A batalha pela opinião pública parece favorecer o G-21, que tenta aprovar um documento comprometendo os países da OMC com uma negociação para reduzir fortemente os subsídios internos a produtores agrícolas, eliminar os subsídios à exportação e derrubar barreiras tarifárias. Esse documento tem sido criticado pelos países ricos por preservar altas tarifas de importação agrícola nos países em desenvolvimento e reunir, num só bloco, nações interessadas numa rápida e profunda liberalização em agricultura, como Brasil e Argentina, e outras fortemente protecionistas, como a Índia.

Além de editoriais e artigos críticos em jornais influentes, como o “The New York Times” e o britânico “The Guardian”, contra a resistência dos países ricos em reduzir distorções comerciais, Oxfam, Action Aid, Public Citizen e outras ONGs européias e americanas divulgam diariamente declarações em favor das propostas do G-21. “Saudamos especialmente a proposta de acelerar a eliminação de subsídios à exportação, que são um claro rompimento com regras justas de comércio e danosas aos consumidores”, diz a organização Consumers International, em um dos incontáveis manifestos distribuídos no Centro de Convenções em Cancún.

“Há uma boa possibilidade de que a coalizão G-21 consiga um acordo melhor do que se previa”, comenta Brink Lindsey, diretor do Centro de Estudos de Política Comercial do Cato Institute, um centro de pesquisas independente sediado em Washington. Ele diz que, embora não haja como prever o resultado das negociações, a nova atuação de ONGs em favor da abertura comercial a países em desenvolvimento, somada às pressões de grandes exportadores americanos e europeus e do movimento de opinião pública pode mudar a forma de atuação dos governos de países ricos e torná-los mais flexíveis a demandas do G-21.

“A clara divisão entre países desenvolvidos e em desenvolvimento vista nessa reunião é algo inédito, nada usual”, comenta Lindsey. O vice-representante comercial dos EUA, Peter Allgeier, ouviu numa entrevista coletiva que a discussão em Cancún parecia se tornar uma disputa entre seu país e o Brasil. Reagiu sorridente: “A OMC tem 146 sócios, não há confronto bilateral com ninguém, e estamos atentos aos interesses brasileiros.”

Respondendo a pergunta do Valor, Allgeier afirmou que não houve oferta de cotas para países em desenvolvimento. Seus contatos com países sócios ou pretendentes a sócios dos EUA em acordos comerciais se dedicaram a buscar saídas para o impasse nas negociações da OMC, disse. “Não entramos em detalhes, eles serão discutidos depois.”

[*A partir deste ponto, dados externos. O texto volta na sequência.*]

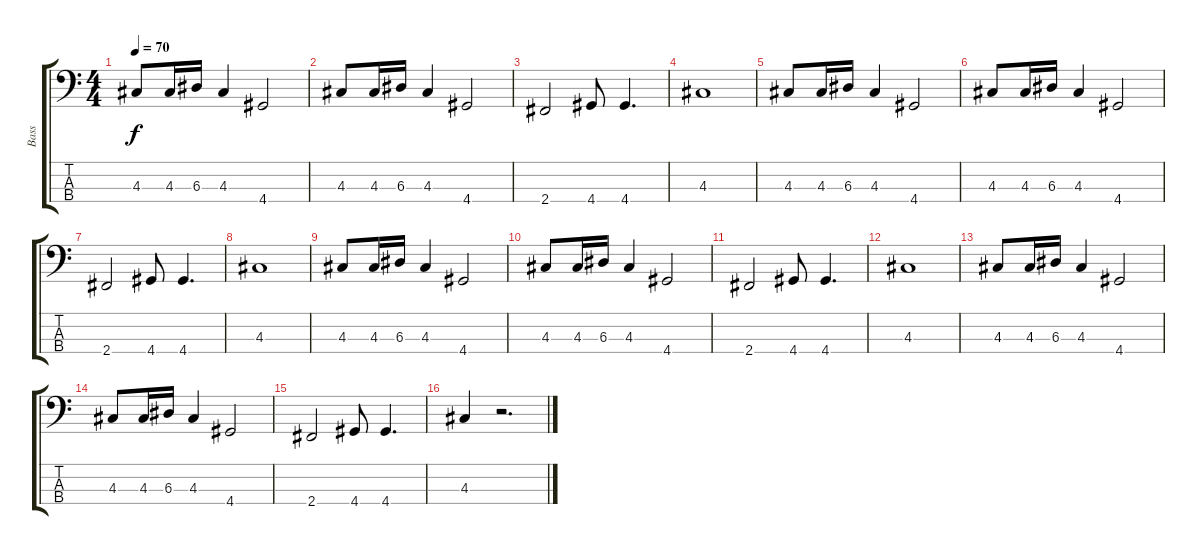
\track ("Bass" "Bass") {instrument electricbassfinger}
\staff {score tabs}
\tuning (G2 D2 A1 E1) {hide}
\ts (4 4)
\tempo 70
\clef f4
\ks c
4.3.8{dy f} 4.3.16 6.3.16 4.3.4 4.4.2 |
4.3.8 4.3.16 6.3.16 4.3.4 4.4.2 |
2.4.2 4.4.8 4.4.4{d} |
4.3.1 |
4.3.8 4.3.16 6.3.16 4.3.4 4.4.2 |
4.3.8 4.3.16 6.3.16 4.3.4 4.4.2 |
2.4.2 4.4.8 4.4.4{d} |
4.3.1 |
4.3.8 4.3.16 6.3.16 4.3.4 4.4.2 |
4.3.8 4.3.16 6.3.16 4.3.4 4.4.2 |
2.4.2 4.4.8 4.4.4{d} |
4.3.1 |
4.3.8 4.3.16 6.3.16 4.3.4 4.4.2 |
4.3.8 4.3.16 6.3.16 4.3.4 4.4.2 |
2.4.2 4.4.8 4.4.4{d} |
4.3.4 r.2{d}
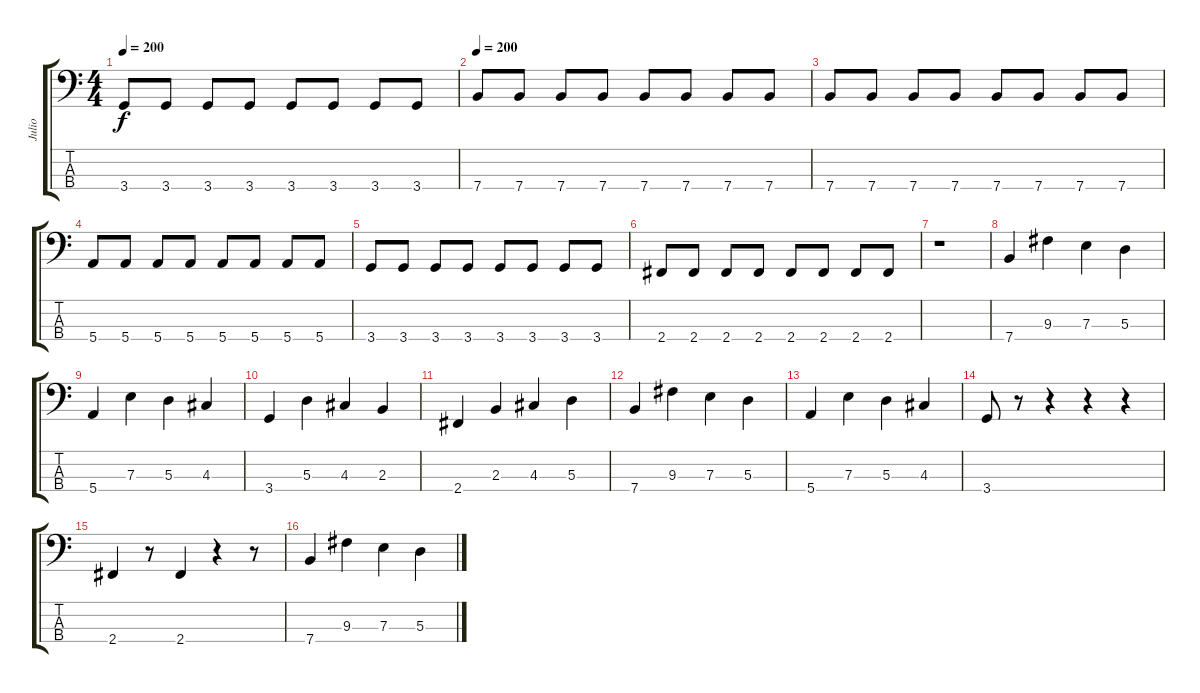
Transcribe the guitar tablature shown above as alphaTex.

\track ("Julio" "Julio") {instrument electricbassfinger}
\staff {score tabs}
\tuning (G2 D2 A1 E1) {hide}
\ts (4 4)
\tempo 200
\clef f4
\ks c
3.4.8{dy f} 3.4.8 3.4.8 3.4.8 3.4.8 3.4.8 3.4.8 3.4.8 |
\tempo 200
7.4.8 7.4.8 7.4.8 7.4.8 7.4.8 7.4.8 7.4.8 7.4.8 |
7.4.8 7.4.8 7.4.8 7.4.8 7.4.8 7.4.8 7.4.8 7.4.8 |
5.4.8 5.4.8 5.4.8 5.4.8 5.4.8 5.4.8 5.4.8 5.4.8 |
3.4.8 3.4.8 3.4.8 3.4.8 3.4.8 3.4.8 3.4.8 3.4.8 |
2.4.8 2.4.8 2.4.8 2.4.8 2.4.8 2.4.8 2.4.8 2.4.8 |
r.1 |
7.4.4 9.3.4 7.3.4 5.3.4 |
5.4.4 7.3.4 5.3.4 4.3.4 |
3.4.4 5.3.4 4.3.4 2.3.4 |
2.4.4 2.3.4 4.3.4 5.3.4 |
7.4.4 9.3.4 7.3.4 5.3.4 |
5.4.4 7.3.4 5.3.4 4.3.4 |
3.4.8 r.8 r.4 r.4 r.4 |
2.4.4 r.8 2.4.4 r.4 r.8 |
7.4.4 9.3.4 7.3.4 5.3.4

Os diplomatas do G-21 procuraram ontem fortalecer o aspecto “desenvolvimentista” da aliança feita para baixar subsídios agrícolas nas negociações da OMC. Na quarta e na manhã de ontem, o G-21 se reuniu para firmar uma estratégia de negociações, que inclui duas preocupações: dividir tarefas, para que a atenção – e as pressões – não se concentrem sobre o Brasil, criador do grupo; e evitar medidas que permitam culpar o G-21 por um eventual fracasso em Cancún. Acusações nesse sentido começaram ainda ontem, quando o governo americano distribuiu declarações de congressistas como o presidente da comissão de Finanças do Senado dos EUA, Chuck Grassley, cobrando reduções de subsídios e tarifas, “especialmente da União Européia e do Brasil”, e culpando o G-21 pelo eventual fracasso nas negociações em Cancún.

Uma das primeiras iniciativas do G-21 foi reunir-se com representantes africanos, para atraí-los, com oferta de apoio em sua demanda por acesso livre para exportações agrícolas dos países menos desenvolvidos e garantia de salvaguardas contra excesso de produtos importados nesses mercados.

“Mostramos que poderemos acomodar as preocupações que eles têm”, relatou o ministro Amorim, citando entre as concessões aos países menos desenvolvidos a possibilidade de permitir salvaguardas contra aumento de importações: “Caramba, se reconhecemos esse direito ao Peru, no acordo com o Mercosul, não vamos fazer o mesmo para Burkina Faso?” Africanos e G-21 criaram uma comissão para negociar uma atuação conjunta na OMC. “Se se confirma a aliança entre africanos e G-21, ficará claro que a agenda da OMC é mesmo voltada para o desenvolvimento”, disse Adriano Campolina, da ONG Action Aid.